2020/03/12 17:16:47 DEBUG : 192-168-1-64_2020-03-12-17-15-01_testfile: Removed after failed upload: sftp: "Failure" (SSH_FX_FAILURE)

2020/03/12 17:16:47 ERROR : 192-168-1-64_2020-03-12-17-15-01_testfile: Failed to copy: Update ReadFrom failed: sftp: "Failure" (SSH_FX_FAILURE)

2020/03/12 17:16:47 ERROR : Attempt 1/3 failed with 1 errors and: Update ReadFrom failed: sftp: "Failure" (SSH_FX_FAILURE)

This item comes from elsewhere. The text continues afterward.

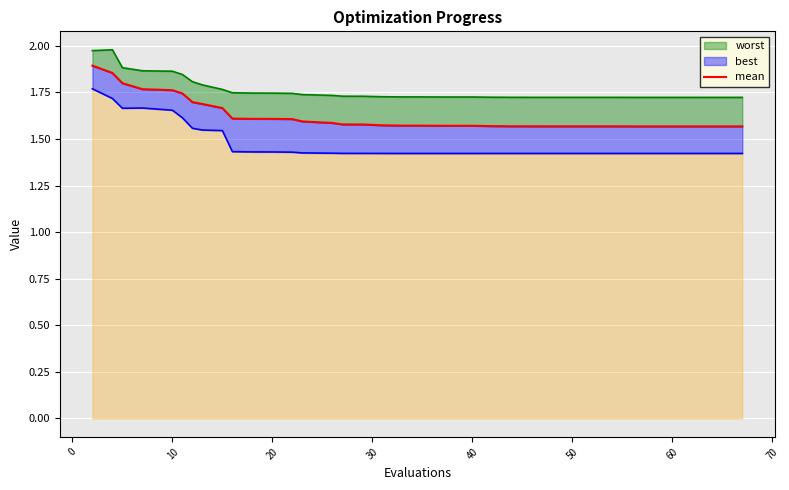

The value at 60 is 1.7. True or false?

True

2020/03/12 17:16:47 DEBUG : 192-168-1-64_2020-03-12-17-15-01_testfile: Need to transfer - File not found at Destination

2020/03/12 17:16:49 DEBUG : 192-168-1-64_2020-03-12-17-15-01_testfile: Removed after failed upload: sftp: "Failure" (SSH_FX_FAILURE)

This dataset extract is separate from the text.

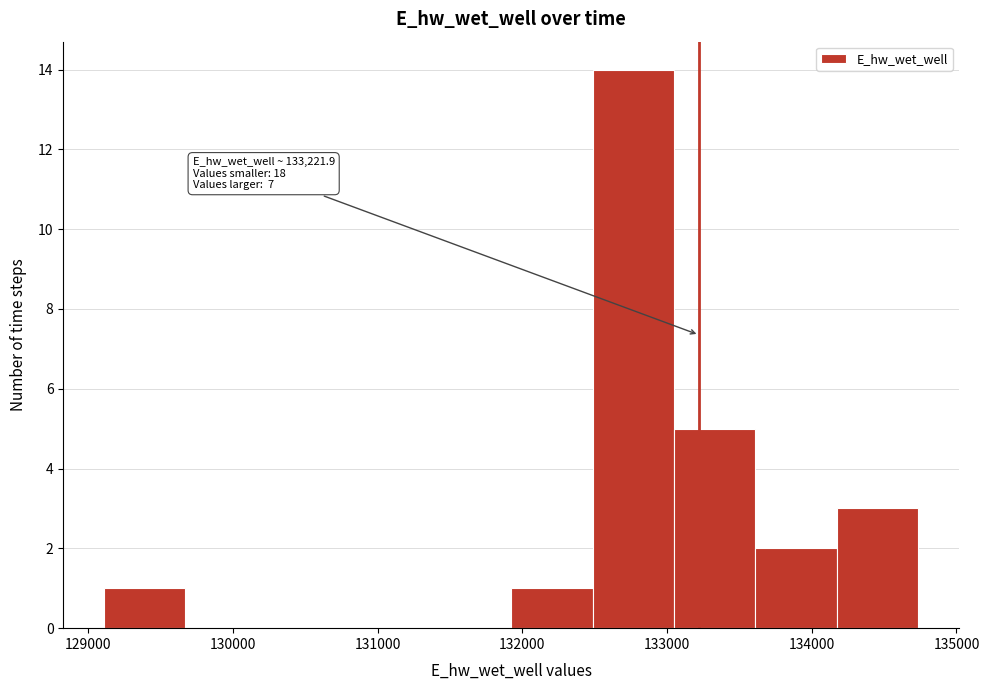

Which range on the x-axis has the tallest bar?

132500 to 133000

2020/03/12 17:16:51 ERROR : 192-168-1-64_2020-03-12-17-15-01_testfile: Failed to copy: Update ReadFrom failed: sftp: "Failure" (SSH_FX_FAILURE)

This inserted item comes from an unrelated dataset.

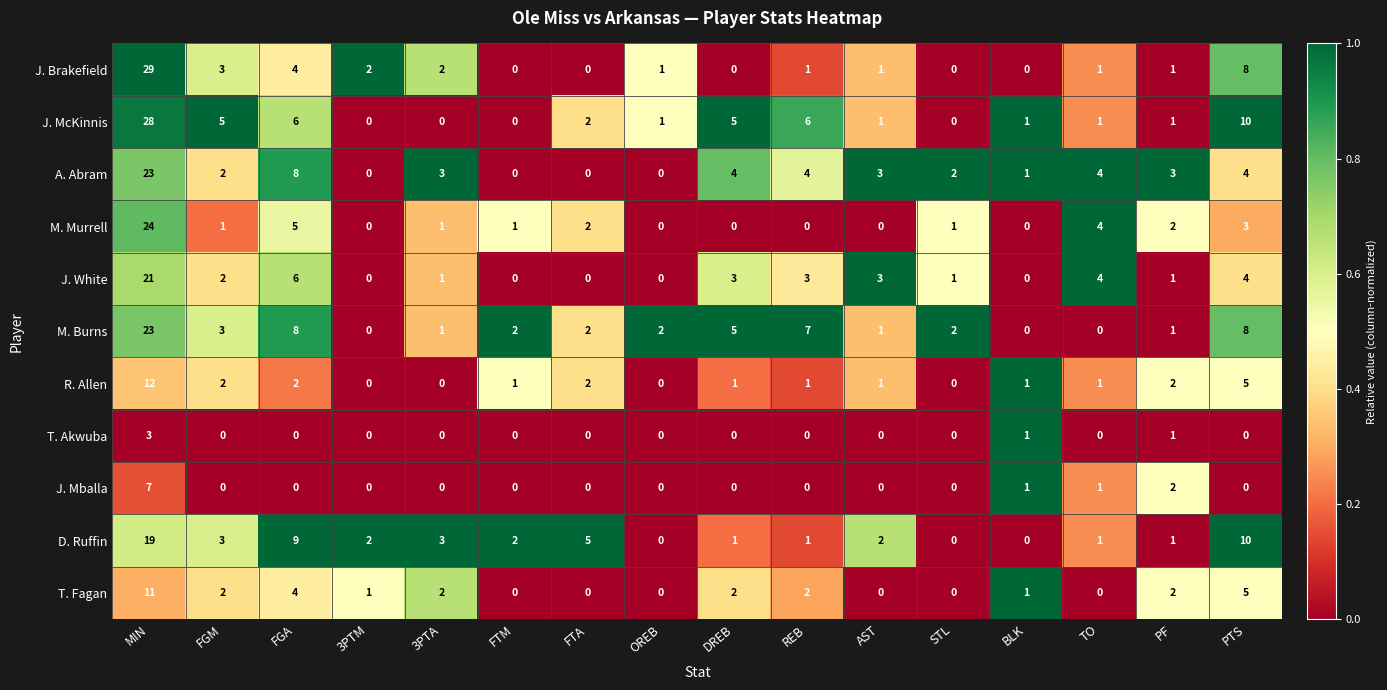

At which category is the sum across all series the highest?

MIN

2020/03/12 17:16:51 ERROR : Attempt 2/3 failed with 1 errors and: Update ReadFrom failed: sftp: "Failure" (SSH_FX_FAILURE)

2020/03/12 17:16:51 DEBUG : 192-168-1-64_2020-03-12-17-15-01_testfile: Need to transfer - File not found at Destination

Below is my rclone config file. Thanks!

[target]
type = sftp
host = 192.168.1.170
user = root
port = 22
pass = ***
use_insecure_cipher = false
md5sum_command = md5sum
sha1sum_command = sha1sum

SSH isn't particularly helpful with its error message!

I would have thought that if you are doing 500 connections at once you are likely running out of CPU, RAM or file handles on the server, so I'd check the server logs

Got some sftp server errors on the target VM. It has 96 core CPU and 96GB memory, but I gave 50GB to the ram disk as the copy destination, so maybe the memory is short. Let me try it.

The file handles have been tuned already.

Mar 12 17:16:50 192-168-1-170 sftp-server[77782]: error: process_write: write failed
Mar 12 17:16:50 192-168-1-170 sftp-server[77782]: error: process_write: write failed
Mar 12 17:16:50 192-168-1-170 sftp-server[77782]: error: process_write: write failed

The error message from rclone would be consistent with that :crossed_fingers: it works!

I increased the memory to 128GB, but still go the same issue that the files're not complete.

This time, I didn't see any error in /var/log/messages between 12:30 to 12:35.

During that 5 minutes, I did find there're 1767 sleeping threads. Not sure if it's the problem or how to debug this.

Can you try a subset of the 500 and see if that works? I think something is being overloaded on the server so it would be useful to test if it works for 5 and 50, say.

Sleeping threads could be waiting on disk or network I guess... 500 * 50MB files might be maxing the input network and causing networking delays?

300VM worked fine.

I used the ramdisk as the target folder and using FIO , 1M IO sequential write is 2.7GB/s. So I think disk won't be bottleneck. Networking probably. The bandwidth between each VM is 20Gbps, but they're all shared the 20Gbps physical ports.

You could slow down the transfers with --bwlimit. 20GB/s is 2.5 GByte/s split over 500 would be 5Mbyte/s. So if you used --bwlimit a bit less than that, say --bwlimit 3M it should keep the bandwidth not full.

Thanks for the suggestion, and I'll try it.

BTW, I want to copy the data ASAP. Hope this parameter won't slow down the transfer :slight_smile:

Great

It will slow it down a bit, hopefully enough so as not to overwhelm the network. You can tweak it up and down to find the optimum point.